A recent decision by Pennsylvania's Superior Court contains a warning for lenders:  loan term sheets may be binding contracts. In County Line/New Britain Realty, LP v. Harleysville National Bank and Trust Company, County Line, a real estate development partnership, sought to borrow more than $12 million from Harleysville to develop several contiguous parcels of land into a commercial property that would be leased to retailers.

Harleysville's loan committee approved the loan and emailed County Line a term sheet outlining the details of the loan that the bank had approved. In addition to the amount of the loan, the term sheet identified: "(1) the identity of the borrower and lender; (2) the loan and facility type; (3) the principal amount, purpose, and distribution of the loan; (4) the interest rates; (5) the term of the loan; (6) the manner of the repayment of the loan (amortization); (7) the collateral for the loan; (8) the penalty and fees for the loan; and (9) the guarantors."

Ten days after County Line received the term sheet, one of its principals called the bank employee handling the transaction to accept the loan described in the term sheet. Harleysville then informed County Line that it had decided to pull the loan and would not proceed with it. County Line responded by filing a lawsuit against Harleysville, which led the bank to agree to reinstate the loan. However, as the parties proceeded towards closing on the loan, they had several disagreements about whether County Line had sufficiently complied with certain conditions for closing the loan.

Ultimately, the loan did not close and County Line sued Harleysville for, among other things, breach of contract.
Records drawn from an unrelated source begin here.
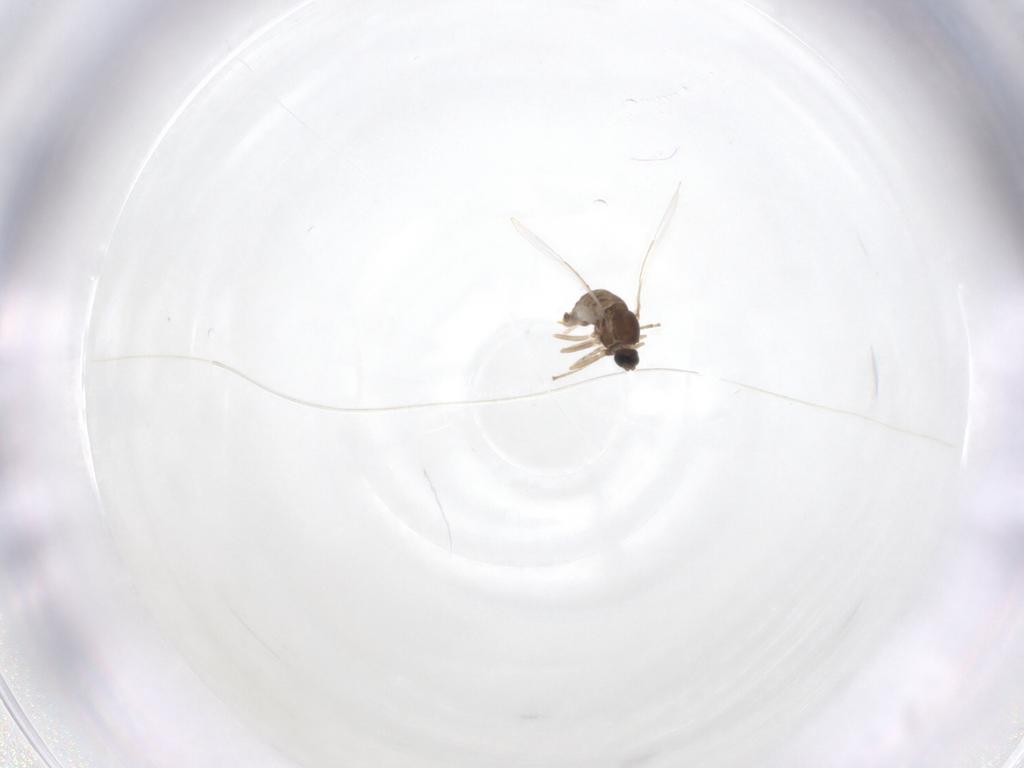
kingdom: Animalia
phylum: Arthropoda
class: Insecta
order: Diptera
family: Cecidomyiidae
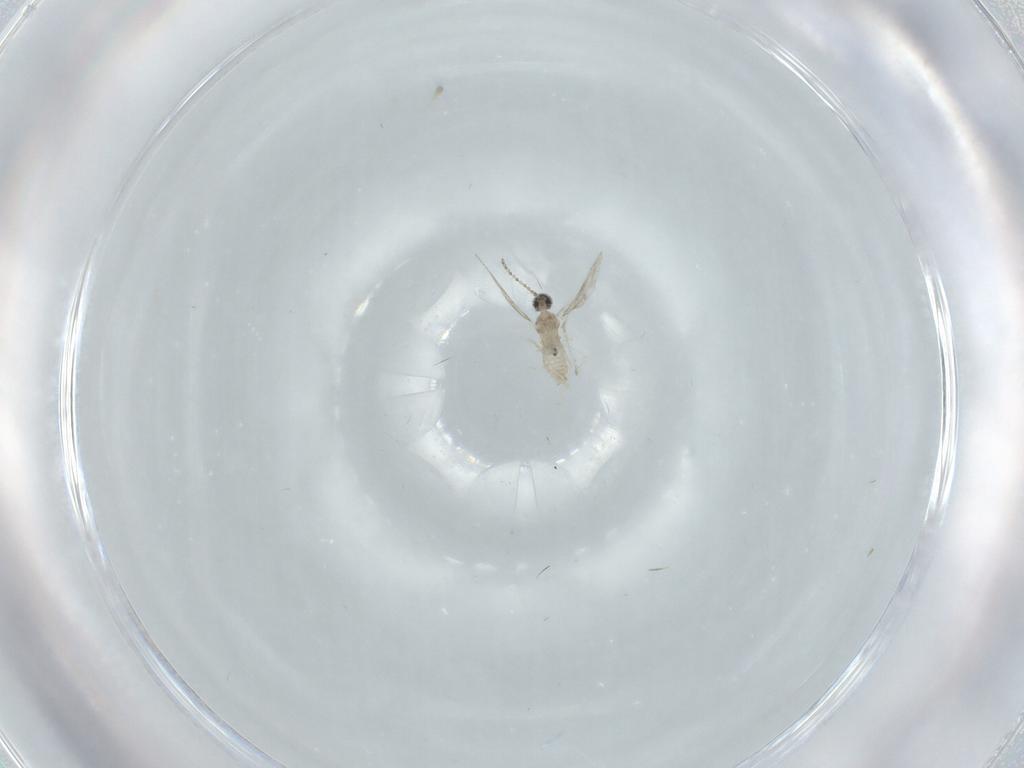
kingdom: Animalia
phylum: Arthropoda
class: Insecta
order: Diptera
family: Cecidomyiidae
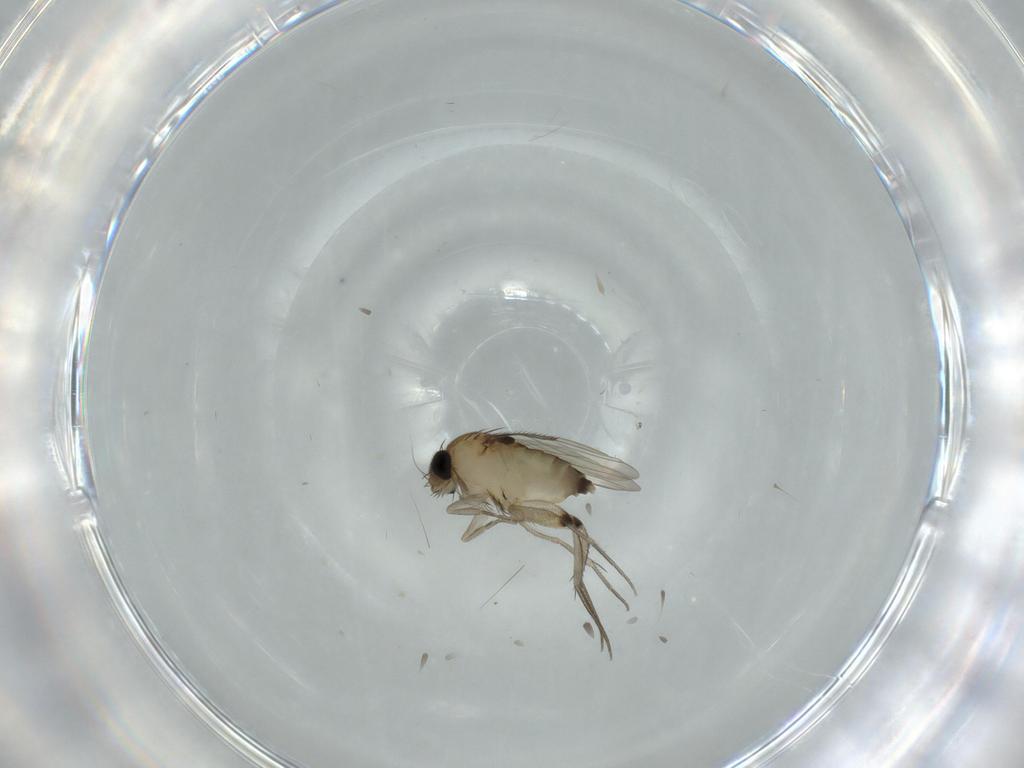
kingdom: Animalia
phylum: Arthropoda
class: Insecta
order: Diptera
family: Phoridae
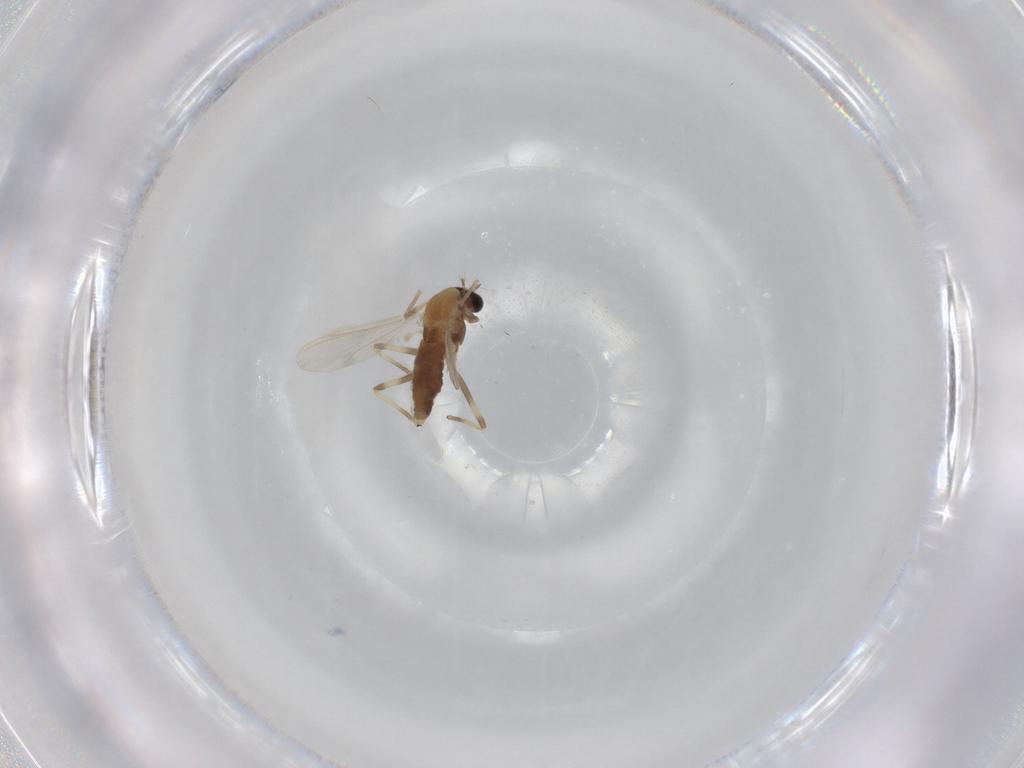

At the conclusion of a 10-day trial, a jury found that Harleysville had breached a valid contract between the parties and awarded County Line $3.6 million in damages.

Among several issues raised on appeal, Harleysville argued that the term sheet was not a binding contract. According to the bank, the term sheet described a proposed loan and was merely an "agreement to agree" at some later date to a definitive loan. Because, argued Harleysville, the term sheet did not evidence an intention by the bank to bind itself legally to the proposed loan; therefore, the term sheet was unenforceable.

Superior Court rejected the bank's argument. First, the Court made clear that it "[did] not dispute Harleysville's assertion that the parties intended to further formalize their loan agreement through eventual execution of a note, a mortgage, and other relevant loan documents." However, the Court concluded that the contents of the term sheet were sufficiently detailed to "evidence a contract wherein Harleysville agreed to issue County Line the contemplated loan." Therefore, the Court affirmed the judgment in favor of County Line.

In light of the outcome in the County Line case, before issuing detailed term sheets lenders in Pennsylvania should carefully consider whether they are willing to close on loans governed only by the provisions of those term sheets. When in doubt, lenders should consult with counsel to develop strategies to reduce the risk that loan term sheets will become binding agreements to lend.